We generate \(N_\text{train} = 16\) training realizations and \(N_\text{test} = 64\) held-out test realizations.

L     = 10
h_max = 2.0

hi    = nk.hilbert.Spin(0.5, L)
graph = nk.graph.Chain(L, pbc=True)

rng = np.random.default_rng(42)

n_train = 16
n_test  = 64
# n_test = 512  # a denser test set is more convincing, but the ED + MCMC loop below takes a while

params_train = rng.uniform(0, h_max, size=(n_train, L))  # (n_train, L)
params_test  = rng.uniform(0, h_max, size=(n_test,  L))  # (n_test, L) — never seen during training

print(f"Train realizations : {n_train}")
print(f"Test  realizations : {n_test}")
print(f"Example h[0]: {params_train[0].round(2)}")

Train realizations : 16
Test  realizations : 64
Example h[0]: [1.55 0.88 1.72 1.39 0.19 1.95 1.52 1.57 0.26 0.9 ]

FNQS building blocks#

With site-level disorder the Hamiltonian parameters are a vector of size \(L\), so we build a ParameterSpace(N=L) of matching size.

As before, we must define a function create_operator(params) which constructs the Hamiltonian, and use it to define the ParametrizedOperator which defines our loss function.

ps = nkf.ParameterSpace(N=L, min=0, max=h_max)

EXERCISE AIM ▸
Write out the entire excerpt on disorder realizations word for word. The records are separate material and have no connection to the excerpt on disorder realizations.

MATERIAL PROVIDED ▸
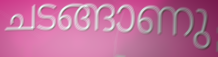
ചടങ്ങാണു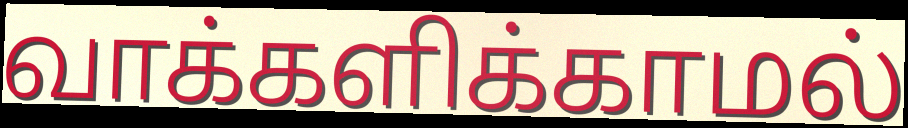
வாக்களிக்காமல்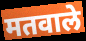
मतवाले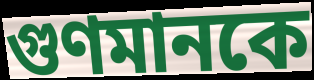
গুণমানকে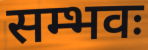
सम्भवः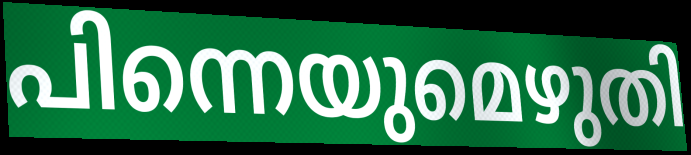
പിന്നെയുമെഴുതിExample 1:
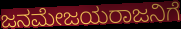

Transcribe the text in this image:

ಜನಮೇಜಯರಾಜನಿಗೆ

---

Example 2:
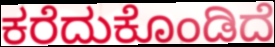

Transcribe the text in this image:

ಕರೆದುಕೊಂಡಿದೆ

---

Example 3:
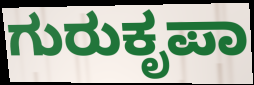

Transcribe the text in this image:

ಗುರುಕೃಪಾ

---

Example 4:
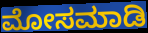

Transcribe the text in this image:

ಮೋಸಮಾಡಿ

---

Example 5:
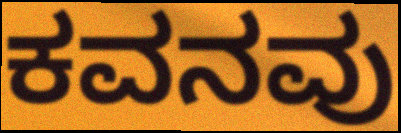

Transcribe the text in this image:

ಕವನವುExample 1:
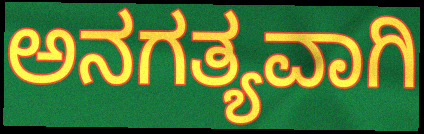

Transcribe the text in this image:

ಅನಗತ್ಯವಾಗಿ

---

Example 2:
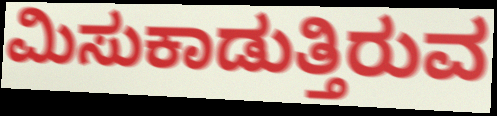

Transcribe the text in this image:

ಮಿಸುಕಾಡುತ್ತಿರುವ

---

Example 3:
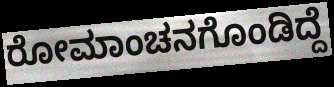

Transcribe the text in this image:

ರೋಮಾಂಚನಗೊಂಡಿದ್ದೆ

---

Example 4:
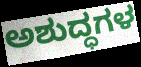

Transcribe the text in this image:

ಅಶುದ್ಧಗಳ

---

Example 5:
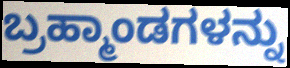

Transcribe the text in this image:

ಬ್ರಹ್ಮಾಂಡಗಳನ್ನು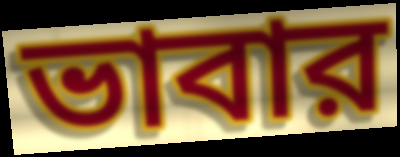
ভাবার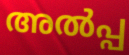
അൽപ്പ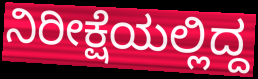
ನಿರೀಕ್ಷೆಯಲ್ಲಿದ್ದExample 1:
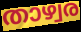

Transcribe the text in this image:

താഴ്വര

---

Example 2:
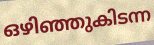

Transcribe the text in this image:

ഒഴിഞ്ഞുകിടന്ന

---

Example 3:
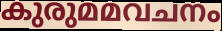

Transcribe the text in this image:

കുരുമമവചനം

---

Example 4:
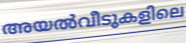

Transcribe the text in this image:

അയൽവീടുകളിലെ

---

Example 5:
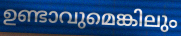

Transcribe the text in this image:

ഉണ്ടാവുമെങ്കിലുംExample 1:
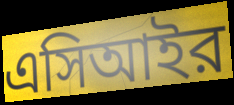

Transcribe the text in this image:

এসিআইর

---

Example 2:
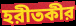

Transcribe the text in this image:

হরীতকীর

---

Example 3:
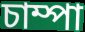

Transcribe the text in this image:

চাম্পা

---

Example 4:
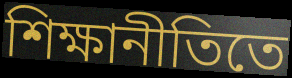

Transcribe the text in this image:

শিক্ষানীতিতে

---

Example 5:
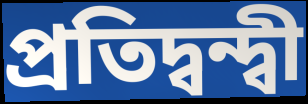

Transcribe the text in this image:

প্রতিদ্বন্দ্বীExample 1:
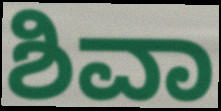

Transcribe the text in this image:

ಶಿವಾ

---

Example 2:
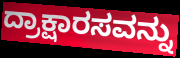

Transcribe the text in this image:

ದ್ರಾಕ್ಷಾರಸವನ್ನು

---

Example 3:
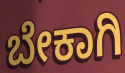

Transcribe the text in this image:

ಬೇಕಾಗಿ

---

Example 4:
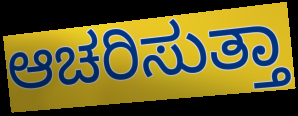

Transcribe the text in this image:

TASK SOLUTION ▸
We generate \(N_\text{train} = 16\) training realizations and \(N_\text{test} = 64\) held-out test realizations.

L     = 10
h_max = 2.0

hi    = nk.hilbert.Spin(0.5, L)
graph = nk.graph.Chain(L, pbc=True)

rng = np.random.default_rng(42)

n_train = 16
n_test  = 64
# n_test = 512  # a denser test set is more convincing, but the ED + MCMC loop below takes a while

params_train = rng.uniform(0, h_max, size=(n_train, L))  # (n_train, L)
params_test  = rng.uniform(0, h_max, size=(n_test,  L))  # (n_test, L) — never seen during training

print(f"Train realizations : {n_train}")
print(f"Test  realizations : {n_test}")
print(f"Example h[0]: {params_train[0].round(2)}")

Train realizations : 16
Test  realizations : 64
Example h[0]: [1.55 0.88 1.72 1.39 0.19 1.95 1.52 1.57 0.26 0.9 ]

FNQS building blocks#

With site-level disorder the Hamiltonian parameters are a vector of size \(L\), so we build a ParameterSpace(N=L) of matching size.

As before, we must define a function create_operator(params) which constructs the Hamiltonian, and use it to define the ParametrizedOperator which defines our loss function.

ps = nkf.ParameterSpace(N=L, min=0, max=h_max)